Under state law, if more than two members of a public body meet to discuss city business, the meeting is a public one. The law also delineates the acceptable reasons for closing such a meeting to the public, and it requires that members certify that the discussion did not veer from one of the established, legal topics when they adjourn back into public session.

None of that happened with the council members following their closed meeting with the EDA. And that’s not illegal, according to city officials and an expert on Virginia’s FOIA. “The Freedom of Information Act is not violated by three member’s presence at another body’s meeting, closed or not,” Suffolk spokeswoman Diana Klink wrote in an email to news editor Tracy Agnew this week. Klink then declined to allow city attorney Helivi Holland to answer questions about the advice she gave to council members before they joined the EDA’s closed meeting.

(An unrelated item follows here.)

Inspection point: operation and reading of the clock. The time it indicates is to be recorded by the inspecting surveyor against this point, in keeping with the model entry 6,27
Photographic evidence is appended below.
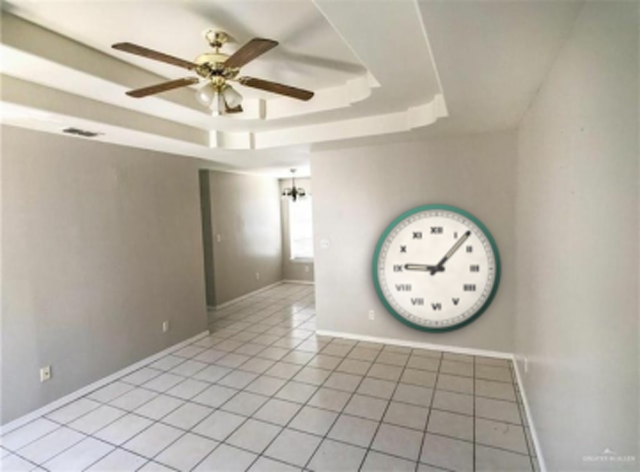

Megan Rhyne, executive director of the Virginia Coalition for Open Government, agreed with Klink’s assessment, but she also recognized there was a bigger issue in play than the simple question of whether the meeting was legal.

“In a closed meeting, you lose those checks and balances,” Rhyne said in an emailed response to questions. “The public has no way to assess for themselves whether these three are discussing public business, one by one or in a group. While I think a technical reading of the statute could allow the three of them to be in there so long as they’re just listening and not participating, it creates the appearance of impropriety and it cannot be monitored.”

And that’s exactly the point. Sometimes “What’s legal?” is the wrong question. In the case of whether council members should have joined the EDA in its closed meeting, the question should have been “What would be most appropriate, considering the need for more transparency in Suffolk government?”

Had they asked that question, it seems unlikely members of City Council ever would have been a part of that closed meeting.